# FONTE

——————

Uno degli aspetti più belli del gioco, a questo proposito, è legato alla sua “community”: appassionati che hanno contribuito a chiarire tante lacune (con errata, video tutorial eccetera) e alla creazione di nuovi scenari di gioco, mantenendo sempre fresco e vivo un mondo potenziolamenfe infinito.
Come già detto, in
Robinson Crusoe si muore male, e si può scegliere di farlo in vari modi: in compagnia o in solitario, con uno o più personaggi, con l’aiuto di Venerdì e del cane o senza.
Sarà sempre incredibilmente divertente,
e sarà incredibilmente
soddisfacente riuscire ad arrivare in fondo all’avventura, con l’ultima azione decisiva fatta con l’ultimo dischetto nell’ultimo
round a un passo dalla baratro.

——————

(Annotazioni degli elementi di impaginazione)
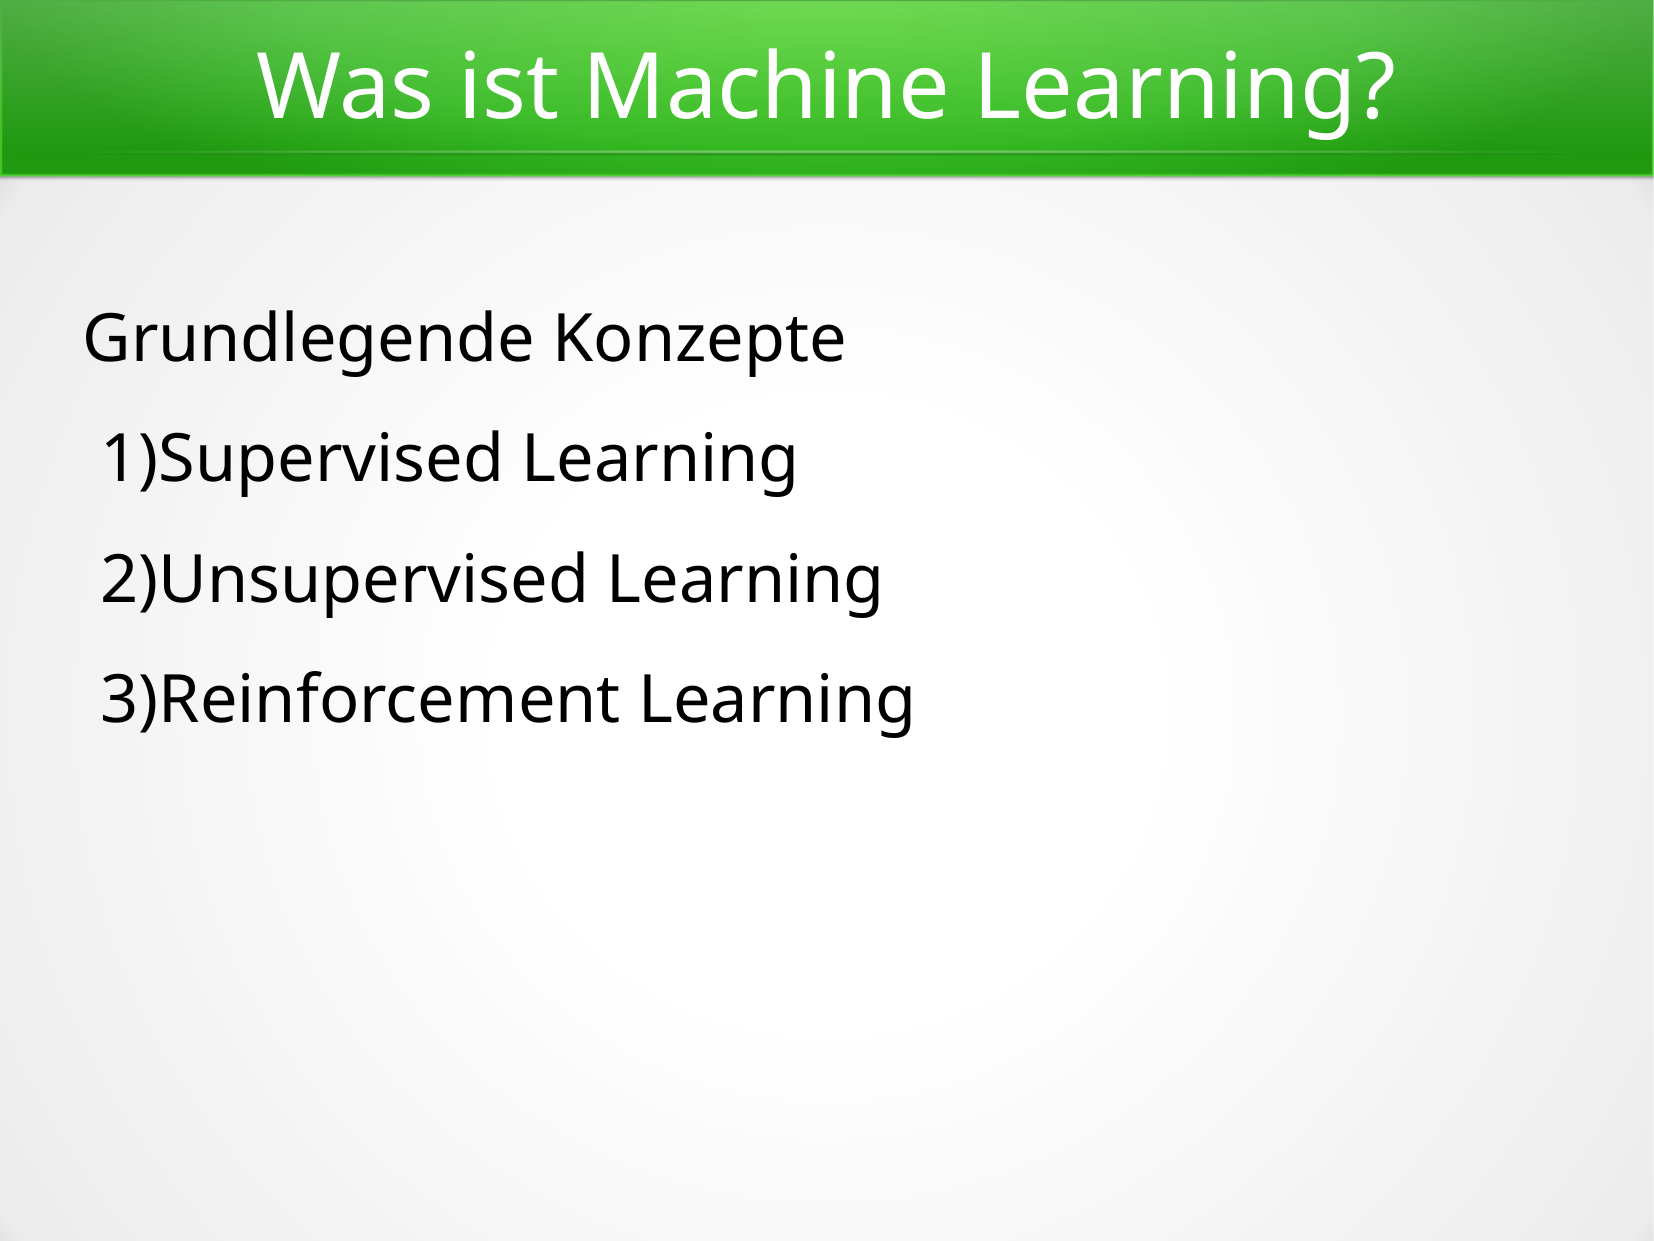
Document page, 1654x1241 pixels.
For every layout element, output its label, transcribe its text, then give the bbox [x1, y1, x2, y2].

picture [0, 0, 1654, 1241]
title Was ist Machine Learning? [82, 11, 1571, 154]
list Grundlegende Konzepte Supervised Learning Unsupervised Learning Reinforcement Learning [82, 290, 1571, 1010]
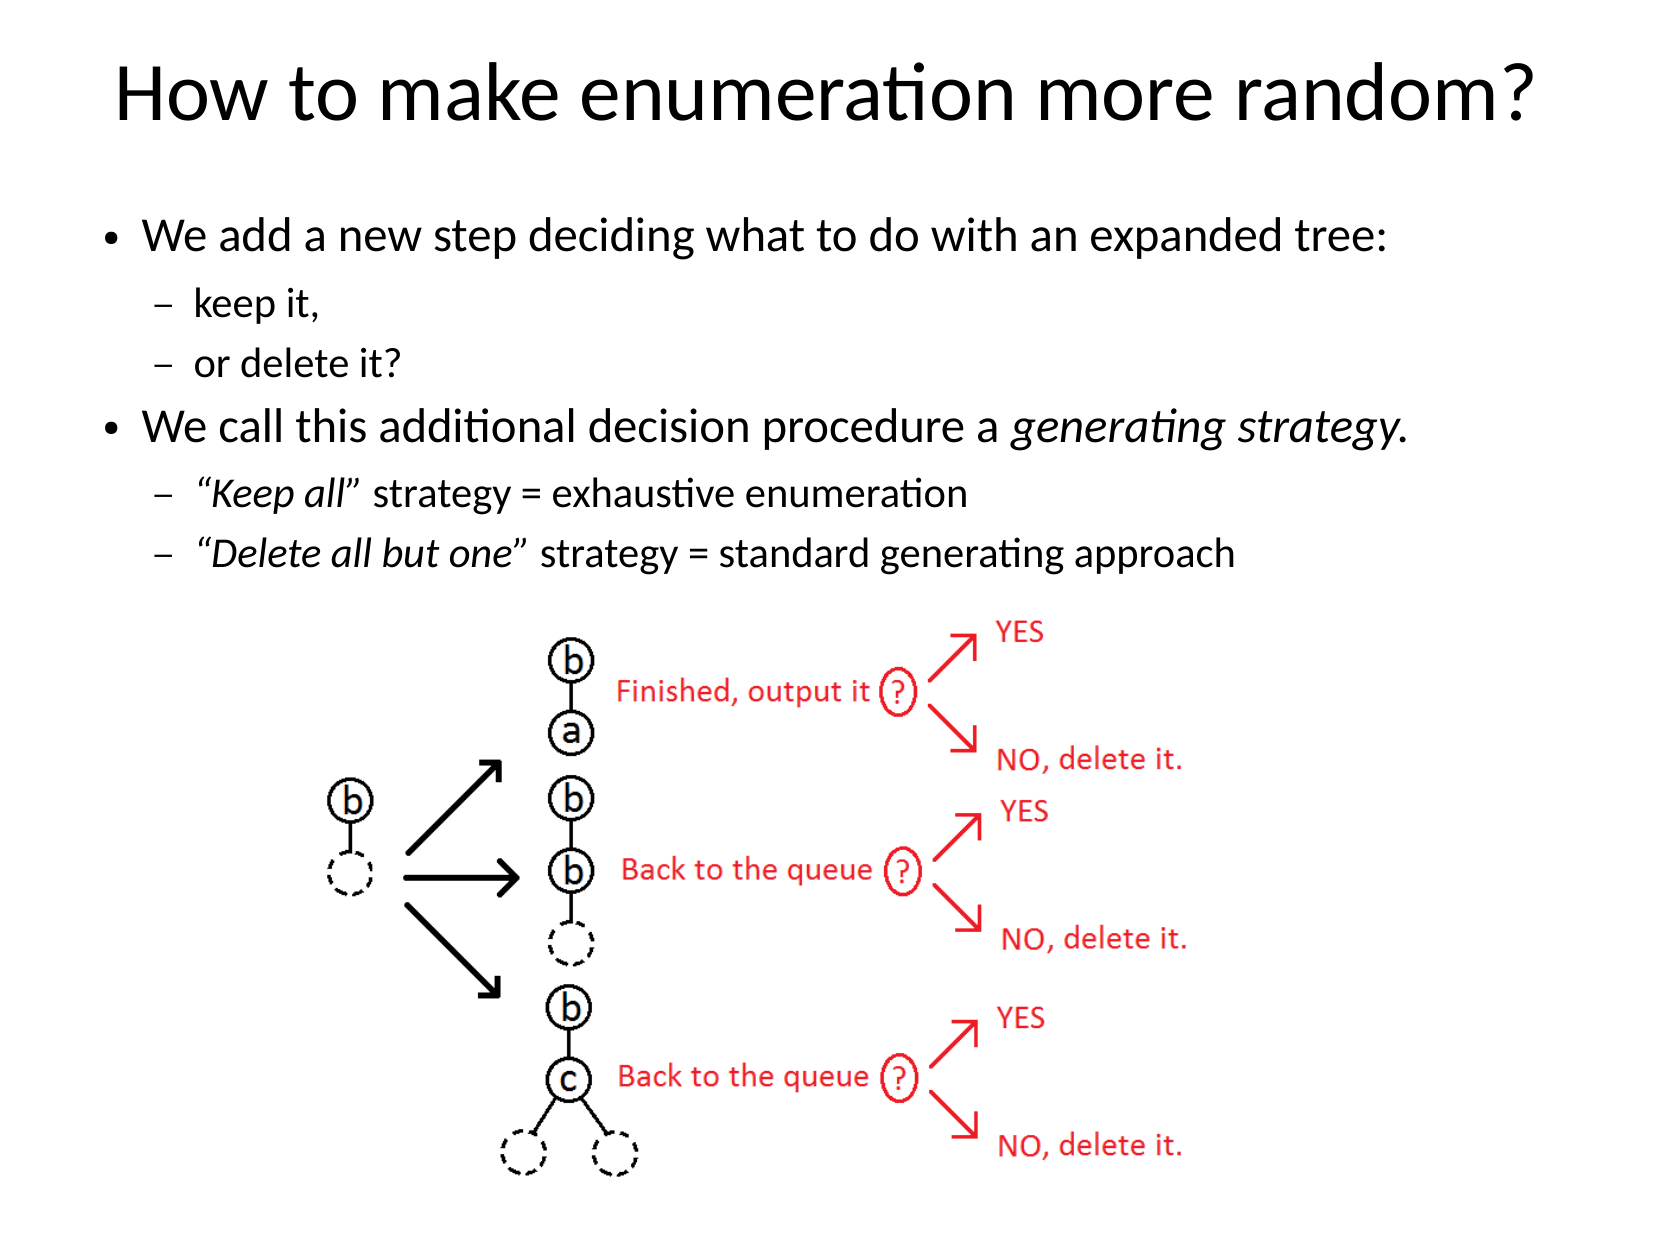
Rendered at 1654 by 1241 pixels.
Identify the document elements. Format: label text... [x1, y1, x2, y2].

——————

# OBIETTIVO DEL COMPITO
Nel testo sul gioco Robinson Crusoe, in quali modi si può scegliere di giocare una partita? I record provengono da una fonte diversa.

# SOLUZIONE DELL'ESERCIZIO
In compagnia o in solitario, con uno o più personaggi, con l'aiuto di Venerdì e del cane o senza.